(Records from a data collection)
------------

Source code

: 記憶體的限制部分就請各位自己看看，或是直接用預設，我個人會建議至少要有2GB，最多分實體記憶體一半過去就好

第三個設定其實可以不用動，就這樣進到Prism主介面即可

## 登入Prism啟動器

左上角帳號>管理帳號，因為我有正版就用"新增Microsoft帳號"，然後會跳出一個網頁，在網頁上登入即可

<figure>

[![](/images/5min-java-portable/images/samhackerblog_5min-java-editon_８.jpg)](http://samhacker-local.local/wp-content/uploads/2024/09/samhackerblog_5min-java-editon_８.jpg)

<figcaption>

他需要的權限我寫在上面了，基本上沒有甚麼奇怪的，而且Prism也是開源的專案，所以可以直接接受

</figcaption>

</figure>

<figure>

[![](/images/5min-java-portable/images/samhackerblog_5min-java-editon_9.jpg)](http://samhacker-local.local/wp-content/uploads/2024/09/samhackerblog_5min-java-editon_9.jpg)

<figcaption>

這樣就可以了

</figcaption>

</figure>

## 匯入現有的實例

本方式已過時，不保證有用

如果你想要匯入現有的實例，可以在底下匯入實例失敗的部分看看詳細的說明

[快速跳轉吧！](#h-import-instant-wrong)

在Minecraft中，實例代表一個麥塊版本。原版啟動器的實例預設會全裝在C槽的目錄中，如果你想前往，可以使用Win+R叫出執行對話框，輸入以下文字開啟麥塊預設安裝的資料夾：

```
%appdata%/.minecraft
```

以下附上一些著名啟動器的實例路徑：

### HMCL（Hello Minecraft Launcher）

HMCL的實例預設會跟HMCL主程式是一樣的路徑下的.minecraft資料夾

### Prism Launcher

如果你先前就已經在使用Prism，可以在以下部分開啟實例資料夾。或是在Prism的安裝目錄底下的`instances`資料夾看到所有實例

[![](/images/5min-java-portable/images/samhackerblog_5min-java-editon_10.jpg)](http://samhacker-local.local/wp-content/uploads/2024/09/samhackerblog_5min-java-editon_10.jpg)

------------

• WHAT TO DO
Nothing but the lines from the first line of the data through the line with "在Minecraft中，實例" should be returned, exactly as they appear, both ends included.

• OUTPUT FOR THIS TASK
Source code

: 記憶體的限制部分就請各位自己看看，或是直接用預設，我個人會建議至少要有2GB，最多分實體記憶體一半過去就好

第三個設定其實可以不用動，就這樣進到Prism主介面即可

## 登入Prism啟動器

左上角帳號>管理帳號，因為我有正版就用"新增Microsoft帳號"，然後會跳出一個網頁，在網頁上登入即可

<figure>

[![](/images/5min-java-portable/images/samhackerblog_5min-java-editon_８.jpg)](http://samhacker-local.local/wp-content/uploads/2024/09/samhackerblog_5min-java-editon_８.jpg)

<figcaption>

他需要的權限我寫在上面了，基本上沒有甚麼奇怪的，而且Prism也是開源的專案，所以可以直接接受

</figcaption>

</figure>

<figure>

[![](/images/5min-java-portable/images/samhackerblog_5min-java-editon_9.jpg)](http://samhacker-local.local/wp-content/uploads/2024/09/samhackerblog_5min-java-editon_9.jpg)

<figcaption>

這樣就可以了

</figcaption>

</figure>

## 匯入現有的實例

本方式已過時，不保證有用

如果你想要匯入現有的實例，可以在底下匯入實例失敗的部分看看詳細的說明

[快速跳轉吧！](#h-import-instant-wrong)

在Minecraft中，實例代表一個麥塊版本。原版啟動器的實例預設會全裝在C槽的目錄中，如果你想前往，可以使用Win+R叫出執行對話框，輸入以下文字開啟麥塊預設安裝的資料夾：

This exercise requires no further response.